Belansky bemoans the fact that despite years of research that have pinpointed what works and what doesn’t, schools – particularly small rural schools in which every adult is expected to wear multiple hats – can’t always take advantage of that research.

For example, research consistently shows that abstinence-only sex education curricula is far less successful at lowering the teen pregnancy rate than programs that include information about contraceptives and safe sex. Yet many schools won’t abandon the abstinence-only approach.

Another less controversial example is physical education. There are a handful of outstanding PE programs, including one called SPARK, that are proven to lead to increased academic achievement, better test performance and more physical activity. Yet schools fail to adopt these proven programs in favor of less effective ones.

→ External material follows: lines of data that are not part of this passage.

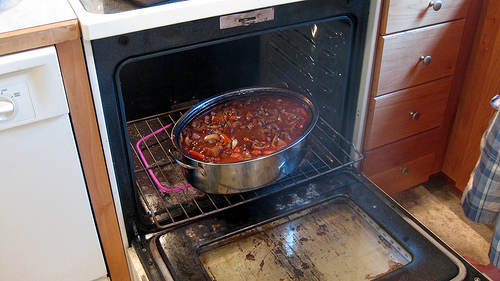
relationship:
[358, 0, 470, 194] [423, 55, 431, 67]
cabinet has a knob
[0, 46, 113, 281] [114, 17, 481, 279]
dishwasher next to oven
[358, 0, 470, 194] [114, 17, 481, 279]
cabinet next to oven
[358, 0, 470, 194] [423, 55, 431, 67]
cabinet has knob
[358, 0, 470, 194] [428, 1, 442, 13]
cabinet has knob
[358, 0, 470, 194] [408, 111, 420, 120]
cabinet has knob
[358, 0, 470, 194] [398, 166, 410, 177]
cabinet has knob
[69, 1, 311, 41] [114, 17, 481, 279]
top of oven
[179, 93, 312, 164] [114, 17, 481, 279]
stew in oven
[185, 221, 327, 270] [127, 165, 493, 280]
food on oven door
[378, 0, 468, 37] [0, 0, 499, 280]
drawer in kitchen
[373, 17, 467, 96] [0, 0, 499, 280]
drawer in kitchen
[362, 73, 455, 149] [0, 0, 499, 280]
drawer in kitchen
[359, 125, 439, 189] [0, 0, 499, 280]
drawer in kitchen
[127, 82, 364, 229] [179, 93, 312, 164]
grate holding stew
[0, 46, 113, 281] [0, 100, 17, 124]
dishwasher has knob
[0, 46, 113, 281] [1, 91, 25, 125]
dishwasher has wash cycles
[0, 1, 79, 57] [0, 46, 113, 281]
counter top above dishwasher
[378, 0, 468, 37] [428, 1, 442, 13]
drawer has knob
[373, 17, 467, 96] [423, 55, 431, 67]
drawer has knob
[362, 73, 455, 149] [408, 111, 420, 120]
drawer has knob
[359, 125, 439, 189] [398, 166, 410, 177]
drawer has knob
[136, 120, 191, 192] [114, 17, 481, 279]
heated wire in oven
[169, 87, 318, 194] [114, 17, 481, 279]
pot in oven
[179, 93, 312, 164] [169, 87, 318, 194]
stew in pot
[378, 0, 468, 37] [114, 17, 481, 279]
drawer next to oven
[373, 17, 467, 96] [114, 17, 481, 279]
drawer next to oven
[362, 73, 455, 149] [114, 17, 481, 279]
drawer next to oven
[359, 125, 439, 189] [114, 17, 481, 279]
drawer next to oven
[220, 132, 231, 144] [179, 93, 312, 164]
carrot in stew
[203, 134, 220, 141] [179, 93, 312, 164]
mushroom in stew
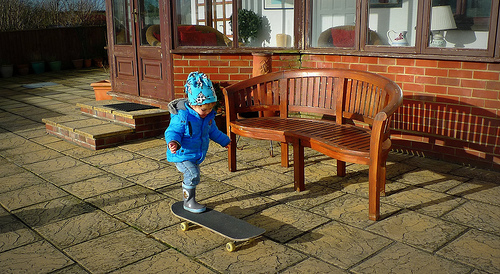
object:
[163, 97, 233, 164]
jacket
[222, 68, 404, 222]
bench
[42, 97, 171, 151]
steps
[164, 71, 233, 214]
boy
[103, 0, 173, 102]
door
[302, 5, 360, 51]
windows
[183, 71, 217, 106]
hat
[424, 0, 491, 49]
glass pane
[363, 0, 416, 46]
glass pane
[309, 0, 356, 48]
glass pane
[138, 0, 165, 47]
glass pane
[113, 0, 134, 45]
glass pane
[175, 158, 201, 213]
pants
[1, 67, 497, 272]
ground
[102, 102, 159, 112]
mat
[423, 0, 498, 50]
window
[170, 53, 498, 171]
wall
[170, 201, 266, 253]
skate board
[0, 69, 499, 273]
tiled ground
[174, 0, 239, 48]
windows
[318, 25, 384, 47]
chair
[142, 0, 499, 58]
room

“I think it’s simply that people just don’t know what the latest and greatest best practices are,” said Belansky. “And if you look at rural Colorado, we have PE teachers who haven’t been given the opportunity for professional development in 30 years. And principals may not know what the latest and greatest is because they’ve got so many other things they’re dealing with.

“That’s where the university can play such a relevant role in helping communities,” she said. “We’re in such a great place to provide communities with menus of best practices, and a framework for people to critique that menu, then figure out what can work best for them.”

Choice is based on local data, adult input

The Working Together curriculum is a six-step planning process that begins with studying local data about health issues. Youngsters get to choose which from among seven health issues they’d like to concentrate on, then determine why that particular issue is a problem for their school and what changes could be made to address it. Then they go out and make it happen.

One of the key ingredients is the assembly of a “dream team” of caring, supporting adults who will be champions for the kids and help them succeed in implementing changes.

“One of the things we’ve learned is that it’s very hard for those adults to make time during the school day to come to class and participate,” Belansky acknowledged. “At one of the schools, the kids invited a second-grade teacher that they all loved. She was delighted to be invited to be on the dream team, but it was very hard for her to leave her class for 20-30 minutes to drop in on their class. So to make this work, we have to keep scaling this back to make it less intensive for the adults.”

The pilot program is now in its third year, and so far the results have been encouraging, Belansky said. She meets monthly with a steering committee overseeing how the programs are playing out in the test schools.

“We continue to find ways to support schools in implementing their changes,” she said. “We’re trying to focus on changes that give us the biggest bang for the buck, not just the low-hanging fruit. So those kind of changes take time to implement. They’re not just easy things you put into place the following week.”

Working Together Project’s six-step planning process for students

  1. Checking out our health and what’s happening in our school.
  2. Which health problem should we work on?
  3. Why do we have this health problem?
  4. What changes should we make to our school to work on this health problem?
  5. Let’s make it happen!
  6. How can we make sure our changes work and stick around?